-------- Exercise input --------

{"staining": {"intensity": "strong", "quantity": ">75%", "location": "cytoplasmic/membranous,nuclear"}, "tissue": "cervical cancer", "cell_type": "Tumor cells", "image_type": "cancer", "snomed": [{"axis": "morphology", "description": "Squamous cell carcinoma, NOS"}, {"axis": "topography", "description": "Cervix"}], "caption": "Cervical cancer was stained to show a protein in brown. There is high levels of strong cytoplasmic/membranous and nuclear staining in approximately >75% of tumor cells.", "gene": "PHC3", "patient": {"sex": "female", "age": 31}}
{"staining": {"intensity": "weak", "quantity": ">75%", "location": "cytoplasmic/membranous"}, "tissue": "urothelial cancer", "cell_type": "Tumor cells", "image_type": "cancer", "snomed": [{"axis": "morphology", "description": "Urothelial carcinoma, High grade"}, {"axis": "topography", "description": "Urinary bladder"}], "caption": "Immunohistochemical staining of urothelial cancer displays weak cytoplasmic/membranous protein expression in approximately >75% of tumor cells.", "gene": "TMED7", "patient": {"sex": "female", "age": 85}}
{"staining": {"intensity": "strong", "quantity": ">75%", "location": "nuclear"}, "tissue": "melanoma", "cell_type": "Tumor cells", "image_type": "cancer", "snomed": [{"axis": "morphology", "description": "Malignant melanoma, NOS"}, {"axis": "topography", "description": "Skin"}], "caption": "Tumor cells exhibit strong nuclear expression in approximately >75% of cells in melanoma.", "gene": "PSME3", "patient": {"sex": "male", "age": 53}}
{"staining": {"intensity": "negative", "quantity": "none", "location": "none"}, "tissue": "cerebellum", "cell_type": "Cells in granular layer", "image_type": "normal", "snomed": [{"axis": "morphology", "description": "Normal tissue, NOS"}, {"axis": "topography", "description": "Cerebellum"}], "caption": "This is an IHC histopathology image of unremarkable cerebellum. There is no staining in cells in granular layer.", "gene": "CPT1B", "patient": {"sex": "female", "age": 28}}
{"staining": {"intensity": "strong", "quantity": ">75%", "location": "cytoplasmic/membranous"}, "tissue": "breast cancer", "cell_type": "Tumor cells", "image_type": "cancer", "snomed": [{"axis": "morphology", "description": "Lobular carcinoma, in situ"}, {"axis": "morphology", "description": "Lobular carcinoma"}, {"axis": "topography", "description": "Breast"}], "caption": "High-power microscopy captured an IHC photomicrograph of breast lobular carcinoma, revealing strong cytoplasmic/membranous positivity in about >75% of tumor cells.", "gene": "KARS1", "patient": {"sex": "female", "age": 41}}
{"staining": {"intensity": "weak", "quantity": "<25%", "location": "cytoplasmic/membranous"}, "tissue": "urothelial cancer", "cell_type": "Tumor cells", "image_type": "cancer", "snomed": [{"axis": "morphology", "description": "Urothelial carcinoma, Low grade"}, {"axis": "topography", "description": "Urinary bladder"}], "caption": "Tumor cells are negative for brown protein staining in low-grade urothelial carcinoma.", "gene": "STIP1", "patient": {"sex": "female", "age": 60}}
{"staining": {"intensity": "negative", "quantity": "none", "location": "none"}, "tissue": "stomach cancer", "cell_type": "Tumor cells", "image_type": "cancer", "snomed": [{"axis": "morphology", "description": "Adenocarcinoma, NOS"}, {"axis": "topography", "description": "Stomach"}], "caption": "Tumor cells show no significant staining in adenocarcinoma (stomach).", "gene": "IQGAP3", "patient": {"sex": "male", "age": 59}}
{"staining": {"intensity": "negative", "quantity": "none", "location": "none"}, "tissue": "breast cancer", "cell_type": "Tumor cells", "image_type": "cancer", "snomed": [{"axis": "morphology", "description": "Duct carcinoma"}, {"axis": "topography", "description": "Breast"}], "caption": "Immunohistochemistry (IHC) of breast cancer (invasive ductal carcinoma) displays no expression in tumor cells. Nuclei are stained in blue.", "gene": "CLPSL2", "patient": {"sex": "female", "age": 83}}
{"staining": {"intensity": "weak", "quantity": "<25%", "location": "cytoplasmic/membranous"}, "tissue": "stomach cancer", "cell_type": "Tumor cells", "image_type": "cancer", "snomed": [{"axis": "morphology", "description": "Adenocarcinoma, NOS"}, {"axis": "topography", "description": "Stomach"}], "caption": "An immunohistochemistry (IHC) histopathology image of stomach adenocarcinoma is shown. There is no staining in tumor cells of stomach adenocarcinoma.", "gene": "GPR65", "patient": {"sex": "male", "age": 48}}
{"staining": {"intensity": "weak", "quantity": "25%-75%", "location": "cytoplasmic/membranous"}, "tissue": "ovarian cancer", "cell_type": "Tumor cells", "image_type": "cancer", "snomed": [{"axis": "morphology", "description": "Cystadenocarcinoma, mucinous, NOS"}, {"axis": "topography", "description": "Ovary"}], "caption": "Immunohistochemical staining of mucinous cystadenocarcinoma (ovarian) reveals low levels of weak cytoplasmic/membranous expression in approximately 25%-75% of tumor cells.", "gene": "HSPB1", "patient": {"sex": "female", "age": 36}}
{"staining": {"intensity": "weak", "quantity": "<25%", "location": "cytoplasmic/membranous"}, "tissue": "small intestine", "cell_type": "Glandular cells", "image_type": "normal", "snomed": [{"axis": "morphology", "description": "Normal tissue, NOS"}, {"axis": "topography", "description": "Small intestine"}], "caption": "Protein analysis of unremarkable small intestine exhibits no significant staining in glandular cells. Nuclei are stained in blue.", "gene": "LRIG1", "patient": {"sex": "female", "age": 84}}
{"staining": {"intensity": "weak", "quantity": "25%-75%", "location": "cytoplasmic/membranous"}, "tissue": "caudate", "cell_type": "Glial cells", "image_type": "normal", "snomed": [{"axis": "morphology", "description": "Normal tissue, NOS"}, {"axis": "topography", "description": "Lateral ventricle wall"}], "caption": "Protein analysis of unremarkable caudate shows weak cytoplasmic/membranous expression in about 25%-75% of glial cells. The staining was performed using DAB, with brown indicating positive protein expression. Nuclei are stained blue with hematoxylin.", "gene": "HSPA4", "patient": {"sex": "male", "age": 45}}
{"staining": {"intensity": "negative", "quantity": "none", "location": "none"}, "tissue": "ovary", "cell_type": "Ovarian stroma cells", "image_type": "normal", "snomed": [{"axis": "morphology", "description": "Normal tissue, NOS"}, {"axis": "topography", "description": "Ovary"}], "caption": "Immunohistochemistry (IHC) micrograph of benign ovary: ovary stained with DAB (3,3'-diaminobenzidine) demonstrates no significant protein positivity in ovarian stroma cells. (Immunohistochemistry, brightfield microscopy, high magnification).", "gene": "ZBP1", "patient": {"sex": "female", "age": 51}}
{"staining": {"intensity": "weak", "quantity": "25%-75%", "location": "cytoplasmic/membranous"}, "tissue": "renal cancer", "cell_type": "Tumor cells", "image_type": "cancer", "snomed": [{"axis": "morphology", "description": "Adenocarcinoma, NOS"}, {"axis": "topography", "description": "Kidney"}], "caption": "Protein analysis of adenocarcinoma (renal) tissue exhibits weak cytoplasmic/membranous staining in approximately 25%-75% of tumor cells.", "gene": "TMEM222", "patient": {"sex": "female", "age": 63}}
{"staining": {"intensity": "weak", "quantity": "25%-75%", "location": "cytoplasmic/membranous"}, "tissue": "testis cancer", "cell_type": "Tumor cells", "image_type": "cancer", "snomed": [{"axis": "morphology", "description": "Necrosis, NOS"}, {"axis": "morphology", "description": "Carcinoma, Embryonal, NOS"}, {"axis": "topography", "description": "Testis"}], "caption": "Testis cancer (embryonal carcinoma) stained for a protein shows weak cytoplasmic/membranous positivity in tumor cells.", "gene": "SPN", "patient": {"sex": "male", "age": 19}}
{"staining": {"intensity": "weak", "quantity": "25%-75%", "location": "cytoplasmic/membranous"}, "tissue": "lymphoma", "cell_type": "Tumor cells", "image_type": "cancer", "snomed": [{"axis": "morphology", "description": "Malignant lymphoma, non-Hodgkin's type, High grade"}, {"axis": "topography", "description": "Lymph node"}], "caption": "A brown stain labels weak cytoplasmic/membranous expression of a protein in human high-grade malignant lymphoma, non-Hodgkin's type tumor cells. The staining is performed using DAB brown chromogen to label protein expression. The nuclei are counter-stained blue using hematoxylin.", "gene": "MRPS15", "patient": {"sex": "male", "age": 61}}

--------

(Task directions): Work through the entries, filtering for the string "hematoxylin", and copy each line that holds it.

(Answer to the exercise):
{"staining": {"intensity": "weak", "quantity": "25%-75%", "location": "cytoplasmic/membranous"}, "tissue": "caudate", "cell_type": "Glial cells", "image_type": "normal", "snomed": [{"axis": "morphology", "description": "Normal tissue, NOS"}, {"axis": "topography", "description": "Lateral ventricle wall"}], "caption": "Protein analysis of unremarkable caudate shows weak cytoplasmic/membranous expression in about 25%-75% of glial cells. The staining was performed using DAB, with brown indicating positive protein expression. Nuclei are stained blue with hematoxylin.", "gene": "HSPA4", "patient": {"sex": "male", "age": 45}}
{"staining": {"intensity": "weak", "quantity": "25%-75%", "location": "cytoplasmic/membranous"}, "tissue": "lymphoma", "cell_type": "Tumor cells", "image_type": "cancer", "snomed": [{"axis": "morphology", "description": "Malignant lymphoma, non-Hodgkin's type, High grade"}, {"axis": "topography", "description": "Lymph node"}], "caption": "A brown stain labels weak cytoplasmic/membranous expression of a protein in human high-grade malignant lymphoma, non-Hodgkin's type tumor cells. The staining is performed using DAB brown chromogen to label protein expression. The nuclei are counter-stained blue using hematoxylin.", "gene": "MRPS15", "patient": {"sex": "male", "age": 61}}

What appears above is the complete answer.